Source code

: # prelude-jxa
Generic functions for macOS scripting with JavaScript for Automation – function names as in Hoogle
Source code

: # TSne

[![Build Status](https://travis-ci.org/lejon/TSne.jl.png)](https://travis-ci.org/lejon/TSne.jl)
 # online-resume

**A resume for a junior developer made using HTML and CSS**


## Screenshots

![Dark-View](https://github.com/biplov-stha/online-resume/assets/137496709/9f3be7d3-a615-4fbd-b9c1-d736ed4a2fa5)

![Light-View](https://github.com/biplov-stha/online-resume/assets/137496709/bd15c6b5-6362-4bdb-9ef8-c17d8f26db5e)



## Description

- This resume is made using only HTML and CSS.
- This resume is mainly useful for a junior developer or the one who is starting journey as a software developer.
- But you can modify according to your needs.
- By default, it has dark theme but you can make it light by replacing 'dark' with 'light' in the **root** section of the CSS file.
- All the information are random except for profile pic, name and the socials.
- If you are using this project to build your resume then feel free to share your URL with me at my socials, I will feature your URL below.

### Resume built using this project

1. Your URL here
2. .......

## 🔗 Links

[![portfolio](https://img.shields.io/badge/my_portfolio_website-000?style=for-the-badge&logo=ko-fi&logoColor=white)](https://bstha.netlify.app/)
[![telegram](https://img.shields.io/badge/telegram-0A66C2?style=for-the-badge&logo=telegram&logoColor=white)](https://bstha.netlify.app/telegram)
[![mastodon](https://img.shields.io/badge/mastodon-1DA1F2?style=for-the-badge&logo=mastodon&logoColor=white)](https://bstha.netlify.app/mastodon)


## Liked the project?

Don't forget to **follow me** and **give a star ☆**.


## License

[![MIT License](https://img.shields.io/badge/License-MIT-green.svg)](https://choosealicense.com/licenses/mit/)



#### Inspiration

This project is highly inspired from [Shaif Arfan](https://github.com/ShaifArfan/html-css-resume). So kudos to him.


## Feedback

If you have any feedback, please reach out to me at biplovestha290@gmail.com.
☆ ☆ ☆ ☆ ☆ ☆ ☆
Report every line in the records above that contains the word "junior", copying each one in full.

▶ _Answer to this task_
**A resume for a junior developer made using HTML and CSS**
- This resume is mainly useful for a junior developer or the one who is starting journey as a software developer.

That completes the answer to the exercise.